I also knew that I had only myself to blame for waiting too long to address the dirty buildup. Had I taken the time to wipe down the airplane thoroughly after every flight I could have avoided the discomfort of lying underneath in a semi-stress position, rag in hand. I have a creeper that makes scooting across the hangar floor easier, but it cannot help me scrub.
My reason for tackling the cleaning project stems from a trip to the National Championship Air Races in Reno, Nevada, earlier this month. While there I spent a lot of time observing the crew of Miss Trinidad, a Russian Yak-3U Unlimited class racer. I noticed that they cleaned the airplane several times a day, not just after each flight but in between flights. Cleaning and polishing were part of the long checklist it used to make sure the Yak was always ready to fly.
Earlier I had shown a picture of Annie to the Yak’s crew chief, John Dowd, a career agricultural pilot and longtime racer I have written about before. Dowd pointed to the remains of hundreds of insects on the leading edge of the wing and reminded me that keeping the airplane clean would help aerodynamically in addition to simply being the right thing to do. He was correct, and, yes, the bugs really were visible in the photo. It was a bit shameful.

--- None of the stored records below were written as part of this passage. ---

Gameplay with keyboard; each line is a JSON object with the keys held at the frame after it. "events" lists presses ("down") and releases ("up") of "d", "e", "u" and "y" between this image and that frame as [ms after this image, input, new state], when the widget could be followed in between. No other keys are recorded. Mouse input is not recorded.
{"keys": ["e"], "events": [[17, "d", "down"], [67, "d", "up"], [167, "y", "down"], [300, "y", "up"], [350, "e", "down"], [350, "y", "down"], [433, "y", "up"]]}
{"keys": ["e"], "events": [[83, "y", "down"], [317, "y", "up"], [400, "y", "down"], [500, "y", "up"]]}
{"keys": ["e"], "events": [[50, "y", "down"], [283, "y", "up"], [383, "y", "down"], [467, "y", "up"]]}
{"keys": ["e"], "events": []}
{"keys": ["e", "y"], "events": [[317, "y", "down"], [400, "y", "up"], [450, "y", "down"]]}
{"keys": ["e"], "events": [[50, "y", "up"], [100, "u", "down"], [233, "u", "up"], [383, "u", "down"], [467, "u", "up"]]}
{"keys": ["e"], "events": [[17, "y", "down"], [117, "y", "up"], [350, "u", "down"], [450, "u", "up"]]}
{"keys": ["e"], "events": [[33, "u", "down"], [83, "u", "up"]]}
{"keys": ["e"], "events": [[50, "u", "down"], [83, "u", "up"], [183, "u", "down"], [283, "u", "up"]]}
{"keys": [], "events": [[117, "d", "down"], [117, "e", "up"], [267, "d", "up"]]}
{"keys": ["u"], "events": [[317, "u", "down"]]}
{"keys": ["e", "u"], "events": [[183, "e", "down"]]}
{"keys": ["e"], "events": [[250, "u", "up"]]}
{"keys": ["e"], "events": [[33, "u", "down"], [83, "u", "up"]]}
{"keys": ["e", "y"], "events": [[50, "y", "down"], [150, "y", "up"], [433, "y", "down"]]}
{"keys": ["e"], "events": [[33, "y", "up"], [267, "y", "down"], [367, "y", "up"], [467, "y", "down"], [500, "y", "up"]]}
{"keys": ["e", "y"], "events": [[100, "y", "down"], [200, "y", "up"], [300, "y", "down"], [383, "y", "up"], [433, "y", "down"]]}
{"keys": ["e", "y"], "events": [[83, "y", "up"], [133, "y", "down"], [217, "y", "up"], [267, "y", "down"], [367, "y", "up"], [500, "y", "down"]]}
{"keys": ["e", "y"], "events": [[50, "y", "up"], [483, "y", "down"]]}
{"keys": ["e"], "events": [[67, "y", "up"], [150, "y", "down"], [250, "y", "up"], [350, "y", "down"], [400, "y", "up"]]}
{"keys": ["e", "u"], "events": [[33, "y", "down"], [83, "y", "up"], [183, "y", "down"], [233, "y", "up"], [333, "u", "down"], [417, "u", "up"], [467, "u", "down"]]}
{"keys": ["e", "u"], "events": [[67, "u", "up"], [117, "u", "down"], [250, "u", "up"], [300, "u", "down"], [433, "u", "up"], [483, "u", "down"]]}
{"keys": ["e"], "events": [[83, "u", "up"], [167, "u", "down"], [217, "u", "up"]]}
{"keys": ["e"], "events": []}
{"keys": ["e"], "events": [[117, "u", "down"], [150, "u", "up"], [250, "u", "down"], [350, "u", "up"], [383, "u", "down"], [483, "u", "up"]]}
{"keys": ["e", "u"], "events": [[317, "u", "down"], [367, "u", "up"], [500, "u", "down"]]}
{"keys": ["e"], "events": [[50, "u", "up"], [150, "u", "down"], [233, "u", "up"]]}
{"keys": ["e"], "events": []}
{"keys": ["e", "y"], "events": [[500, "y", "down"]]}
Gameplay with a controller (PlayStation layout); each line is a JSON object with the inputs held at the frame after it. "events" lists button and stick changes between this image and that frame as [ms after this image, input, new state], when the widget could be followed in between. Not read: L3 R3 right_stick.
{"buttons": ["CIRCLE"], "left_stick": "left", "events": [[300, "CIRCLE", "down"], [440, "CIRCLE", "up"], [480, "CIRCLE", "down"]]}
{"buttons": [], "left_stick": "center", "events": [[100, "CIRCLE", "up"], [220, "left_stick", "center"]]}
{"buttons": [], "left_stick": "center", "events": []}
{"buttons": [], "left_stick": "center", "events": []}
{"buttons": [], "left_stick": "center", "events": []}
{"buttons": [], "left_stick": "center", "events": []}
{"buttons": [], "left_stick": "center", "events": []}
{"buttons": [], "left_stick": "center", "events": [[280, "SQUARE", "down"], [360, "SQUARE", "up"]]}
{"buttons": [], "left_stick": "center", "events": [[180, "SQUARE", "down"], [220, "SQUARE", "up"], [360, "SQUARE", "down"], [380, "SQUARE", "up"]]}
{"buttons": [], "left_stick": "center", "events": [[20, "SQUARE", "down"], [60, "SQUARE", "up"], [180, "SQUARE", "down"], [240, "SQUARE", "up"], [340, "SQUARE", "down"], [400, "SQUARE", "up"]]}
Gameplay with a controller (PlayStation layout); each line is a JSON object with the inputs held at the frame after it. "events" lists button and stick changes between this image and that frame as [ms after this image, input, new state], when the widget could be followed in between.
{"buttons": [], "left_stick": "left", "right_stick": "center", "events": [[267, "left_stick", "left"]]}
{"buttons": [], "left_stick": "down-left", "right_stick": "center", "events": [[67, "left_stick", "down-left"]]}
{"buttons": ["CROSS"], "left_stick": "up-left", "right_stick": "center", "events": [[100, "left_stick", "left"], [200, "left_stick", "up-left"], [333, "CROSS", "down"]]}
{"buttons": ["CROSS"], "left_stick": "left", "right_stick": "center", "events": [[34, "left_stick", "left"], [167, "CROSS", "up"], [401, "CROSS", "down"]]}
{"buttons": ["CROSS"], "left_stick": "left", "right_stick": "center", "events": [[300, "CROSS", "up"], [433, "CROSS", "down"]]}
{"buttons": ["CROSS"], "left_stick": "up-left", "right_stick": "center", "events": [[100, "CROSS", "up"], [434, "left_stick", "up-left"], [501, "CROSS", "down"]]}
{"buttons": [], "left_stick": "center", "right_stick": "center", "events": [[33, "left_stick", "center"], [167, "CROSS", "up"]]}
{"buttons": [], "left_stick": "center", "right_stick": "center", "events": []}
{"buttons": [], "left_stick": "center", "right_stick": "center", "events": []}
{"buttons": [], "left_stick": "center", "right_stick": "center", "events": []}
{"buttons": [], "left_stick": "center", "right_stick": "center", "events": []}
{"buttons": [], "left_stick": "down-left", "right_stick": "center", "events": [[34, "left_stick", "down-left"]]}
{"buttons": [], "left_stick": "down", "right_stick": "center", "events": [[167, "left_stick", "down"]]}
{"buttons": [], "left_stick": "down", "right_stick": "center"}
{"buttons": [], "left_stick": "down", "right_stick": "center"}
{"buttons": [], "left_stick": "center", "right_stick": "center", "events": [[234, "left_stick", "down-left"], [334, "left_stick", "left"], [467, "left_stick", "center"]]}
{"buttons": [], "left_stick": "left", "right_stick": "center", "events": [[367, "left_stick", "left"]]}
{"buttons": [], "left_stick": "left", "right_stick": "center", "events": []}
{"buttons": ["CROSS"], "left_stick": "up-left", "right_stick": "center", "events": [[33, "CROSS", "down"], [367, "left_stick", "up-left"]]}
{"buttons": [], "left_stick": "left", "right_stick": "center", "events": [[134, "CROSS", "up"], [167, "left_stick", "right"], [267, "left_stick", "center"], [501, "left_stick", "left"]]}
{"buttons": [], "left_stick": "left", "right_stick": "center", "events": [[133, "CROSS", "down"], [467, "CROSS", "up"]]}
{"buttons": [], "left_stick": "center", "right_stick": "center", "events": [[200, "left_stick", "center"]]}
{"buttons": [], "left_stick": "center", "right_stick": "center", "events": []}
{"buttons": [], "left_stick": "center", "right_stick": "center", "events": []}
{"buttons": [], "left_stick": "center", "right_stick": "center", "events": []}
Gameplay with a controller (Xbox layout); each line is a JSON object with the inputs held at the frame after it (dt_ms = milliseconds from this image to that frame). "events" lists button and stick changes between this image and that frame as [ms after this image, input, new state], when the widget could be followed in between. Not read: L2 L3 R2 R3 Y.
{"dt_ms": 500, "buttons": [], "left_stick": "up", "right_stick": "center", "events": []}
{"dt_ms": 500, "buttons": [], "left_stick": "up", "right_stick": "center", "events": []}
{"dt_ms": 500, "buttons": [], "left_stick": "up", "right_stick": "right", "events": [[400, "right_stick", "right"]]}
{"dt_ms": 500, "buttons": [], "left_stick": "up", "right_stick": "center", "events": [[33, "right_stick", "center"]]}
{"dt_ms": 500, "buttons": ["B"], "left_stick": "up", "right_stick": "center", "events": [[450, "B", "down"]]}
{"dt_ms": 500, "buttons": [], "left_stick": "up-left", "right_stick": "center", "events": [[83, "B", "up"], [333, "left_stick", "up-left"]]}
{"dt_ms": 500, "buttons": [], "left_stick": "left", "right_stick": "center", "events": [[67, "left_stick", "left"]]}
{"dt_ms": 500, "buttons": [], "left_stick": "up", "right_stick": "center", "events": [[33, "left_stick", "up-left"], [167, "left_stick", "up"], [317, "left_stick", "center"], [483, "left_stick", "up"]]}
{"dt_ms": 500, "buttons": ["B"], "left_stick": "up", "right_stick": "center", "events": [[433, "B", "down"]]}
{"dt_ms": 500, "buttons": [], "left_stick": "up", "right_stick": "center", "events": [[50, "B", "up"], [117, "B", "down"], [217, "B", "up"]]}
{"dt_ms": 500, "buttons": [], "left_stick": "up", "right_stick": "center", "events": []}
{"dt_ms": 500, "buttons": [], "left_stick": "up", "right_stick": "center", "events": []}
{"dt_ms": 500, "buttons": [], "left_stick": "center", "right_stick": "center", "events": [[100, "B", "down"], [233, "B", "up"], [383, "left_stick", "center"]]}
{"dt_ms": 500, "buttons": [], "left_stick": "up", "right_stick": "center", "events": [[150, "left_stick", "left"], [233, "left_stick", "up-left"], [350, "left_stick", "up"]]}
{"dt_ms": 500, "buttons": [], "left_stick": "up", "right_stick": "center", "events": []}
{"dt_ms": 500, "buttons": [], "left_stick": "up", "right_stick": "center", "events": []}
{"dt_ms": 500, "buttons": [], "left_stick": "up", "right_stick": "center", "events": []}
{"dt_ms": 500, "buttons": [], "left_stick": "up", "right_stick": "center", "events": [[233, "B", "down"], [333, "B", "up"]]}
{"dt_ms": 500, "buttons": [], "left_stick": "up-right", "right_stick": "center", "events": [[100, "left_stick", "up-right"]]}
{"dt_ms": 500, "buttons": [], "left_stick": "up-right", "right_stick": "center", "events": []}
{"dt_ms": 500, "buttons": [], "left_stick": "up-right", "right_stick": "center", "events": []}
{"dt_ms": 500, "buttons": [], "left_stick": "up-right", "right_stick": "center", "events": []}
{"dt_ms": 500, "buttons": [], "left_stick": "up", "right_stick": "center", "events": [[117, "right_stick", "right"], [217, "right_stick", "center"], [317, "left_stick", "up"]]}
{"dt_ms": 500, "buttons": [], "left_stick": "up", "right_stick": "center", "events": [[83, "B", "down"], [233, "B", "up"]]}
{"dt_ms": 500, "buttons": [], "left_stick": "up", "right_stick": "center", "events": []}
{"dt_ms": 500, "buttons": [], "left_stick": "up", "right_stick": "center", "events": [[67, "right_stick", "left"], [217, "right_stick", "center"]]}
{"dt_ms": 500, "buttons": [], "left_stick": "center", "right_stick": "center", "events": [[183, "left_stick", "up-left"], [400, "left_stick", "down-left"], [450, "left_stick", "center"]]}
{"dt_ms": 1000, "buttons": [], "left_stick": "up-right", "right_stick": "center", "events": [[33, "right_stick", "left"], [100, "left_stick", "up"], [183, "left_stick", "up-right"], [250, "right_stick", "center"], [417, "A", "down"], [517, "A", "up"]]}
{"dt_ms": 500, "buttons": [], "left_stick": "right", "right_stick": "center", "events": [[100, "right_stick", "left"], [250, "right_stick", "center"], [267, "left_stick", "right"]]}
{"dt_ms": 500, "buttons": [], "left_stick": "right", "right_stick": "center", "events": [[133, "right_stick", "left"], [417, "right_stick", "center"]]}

The Reno experience reminded me that owning an airplane is a major commitment, and cleaning off bugs, soot, and grass fragments is just a tiny part of the overall responsibility. After all, cleaning and checking every part of your aircraft helps ensure that you do not miss potential problems like airframe damage, corrosion, fluid leaks, or loose fasteners.
After returning from the air races, I began writing a personal checklist consisting mostly of tasks to complete at the conclusion of each flight and during nonflying time spent in the hangar. It is a living document. I add items to the list as they come to mind. You will not find them in the typical POH, but they are vital, and we tend to forget them without a checklist.
The efficient work of the volunteer crew taking care of Miss Trinidad also illustrated the importance of taking a consistent, professional approach to aviation. While I always seek to give my family a smooth, secure, airline-style experience when we travel in Annie, I know that I need to improve my briefing style and try not to be nervous when speaking with ATC. Becoming the best PIC one can be is always a work in progress.
For now at least one thing is certain: Annie will not have to overcome the drag of accumulated insects on our next flight.